Canadian Army Officer Discipline and Martial Justice, 1944–45
Dr. Matthew Barrett, Canadian War Museum
August 11th at 7:00 pm ET | Register HERE
Of all the stories from Normandy during the hard fighting of summer 1944, few were stranger than the experience of Lieutenant Reginald Woods of the Lake Superior Regiment. After his platoon came under German attack on 17 August, Woods vanished. When he suddenly re-emerged two months later claiming amnesia, Canadian military authorities needed to grapple with assumptions about combat leadership, mental responsibility and criminal culpability. Using an illustrated, graphic history approach, Matthew Barrett explores Woods’ medical diagnosis and eventual court martial to highlight the challenges of uncovering what happened and piercing through the fog of war. Using Woods’ fascinating story as a case study, this talk examines the topic of officer discipline more broadly to study the legal, medical, and administrative responses to perceived misconduct and failure on the battlefield.
DR. MATTHEW BARRETT is a SSHRC Postdoctoral Fellow with the Canadian War Museum. His postdoctoral project explores the creation of graphic history scholarship as a visual form of historical interpretation and analysis. His forthcoming book, Scandalous Conduct: Canadian Officer Courts Martial, 1914-1945, will be published by UBC Press.

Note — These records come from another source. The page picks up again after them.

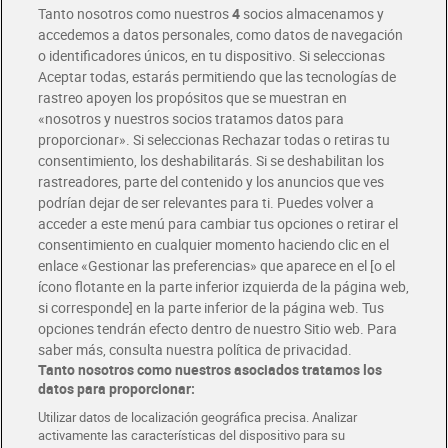
Tanto nosotros como nuestros
4
socios almacenamos y
accedemos a datos personales, como datos de navegación
o identificadores únicos, en tu dispositivo. Si seleccionas
Envío gratis por compras superiores a 100€
Aceptar todas, estarás permitiendo que las tecnologías de
Envío estandar por 4,99€
rastreo apoyen los propósitos que se muestran en
«nosotros y nuestros socios tratamos datos para
Glovo y Uber Eats
proporcionar». Si seleccionas Rechazar todas o retiras tu
Solicita tu factura de Glovo o Uber Eats
consentimiento, los deshabilitarás. Si se deshabilitan los
rastreadores, parte del contenido y los anuncios que ves
podrían dejar de ser relevantes para ti. Puedes volver a
Únete al CLUB Dia
acceder a este menú para cambiar tus opciones o retirar el
Disfruta las ventajas y ofertas exclusivas.
consentimiento en cualquier momento haciendo clic en el
Descárgate la APP Dia
enlace «Gestionar las preferencias» que aparece en el [o el
ícono flotante en la parte inferior izquierda de la página web,
Folletos y Tiendas
si corresponde] en la parte inferior de la página web. Tus
Descubre las mejores ofertas y busca tu tienda más cercana
opciones tendrán efecto dentro de nuestro Sitio web. Para
saber más, consulta nuestra política de privacidad.
Tanto nosotros como nuestros asociados tratamos los
Tarjeta MaX Dia
Te devuelve hasta 8€/mes de tus compras.
datos para proporcionar:
¡Solicita tu tarjeta de crédito aquí!
Utilizar datos de localización geográfica precisa. Analizar
activamente las características del dispositivo para su
RECETAS
COMER MEJOR CADA DIA
EMPLEO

Remembering the Canadians in Normandy
Marie Eve Vaillancourt, Juno Beach Centre Association
August 25th at 7:00 pm ET | Register HERE
The Canadian presence in Normandy began on June 6, 1944. The subsequent ten weeks of fighting during the Battle of Normandy established a distinct presence, which informed in many ways how we remember Canadians in this part of the world today. My talk will focus on these underpinnings and will detail its evolution over the past seven decades since.
MARIE EVE VAILLANCOURT is the Exhibitions and Development Manager at the Juno Beach Centre Association and the Project Lead of MEV Museology Services. In 2016, she designed a special 100th anniversary exhibition commemorating the over 50,000 Canadians whose bodies lie in France. It was called From Vimy to Juno: Remembering Canadians in France.

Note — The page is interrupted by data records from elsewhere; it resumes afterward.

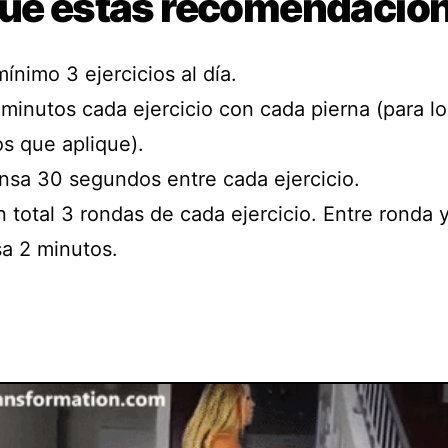
gue estas recomendacio
mínimo 3 ejercicios al día.
 minutos cada ejercicio con cada pierna (para lo
os que aplique).
nsa 30 segundos entre cada ejercicio.
 total 3 rondas de cada ejercicio. Entre ronda 
a 2 minutos.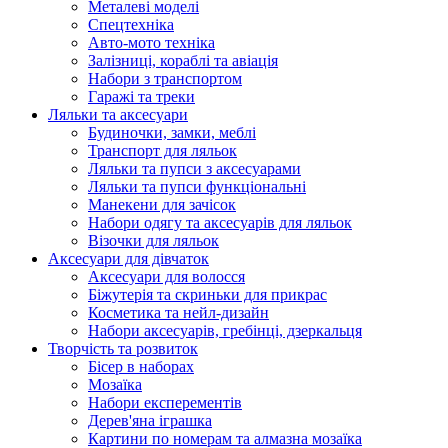
Металеві моделі
Спецтехніка
Авто-мото техніка
Залізниці, кораблі та авіація
Набори з транспортом
Гаражі та треки
Ляльки та аксесуари
Будиночки, замки, меблі
Транспорт для ляльок
Ляльки та пупси з аксесуарами
Ляльки та пупси функціональні
Манекени для зачісок
Набори одягу та аксесуарів для ляльок
Візочки для ляльок
Аксесуари для дівчаток
Аксесуари для волосся
Біжутерія та скриньки для прикрас
Косметика та нейл-дизайн
Набори аксесуарів, гребінці, дзеркальця
Творчість та розвиток
Бісер в наборах
Мозаїка
Набори експерементів
Дерев'яна іграшка
Картини по номерам та алмазна мозаїка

The Canadians in Normandy: Another Go-Around
Geoff Hayes, University of Waterloo
September 8th at 7:00 pm ET | Register HERE
Despite years of debate, the view persists that “something appeared to be wrong” with First Canadian Army through the summer of 1944. This talk traces the Canadian path through Normandy to re-consider an ‘old’ narrative. It argues that, in the face of heavy casualties and enduring British criticism of the Canadians, the soldiers of First Canadian Army understood that they had earned a remarkable victory in Normandy. Finally, after over four years of war, the Canadians believed that they had won a Canadian victory, one that matched, even surpassed their fathers’ achievements a generation before.
Educated at Wilfrid Laurier University and Western University, GEOFF HAYES is a professor of history at the University of Waterloo. He was a student of Terry Copp when he wrote The Lincs: A History of the Lincoln and Welland Regiment at War (1986). Most recently his book, Crerar’s Lieutenants: Inventing the Canadian Junior Army Officer, 1939–1945 (UBC, 2017) won the 2018 C.P. Stacey Award. Geoff has learned a great deal from the many student tours he has joined on the battlefields of Northwest Europe, organized through the Canadian Battlefields Foundation.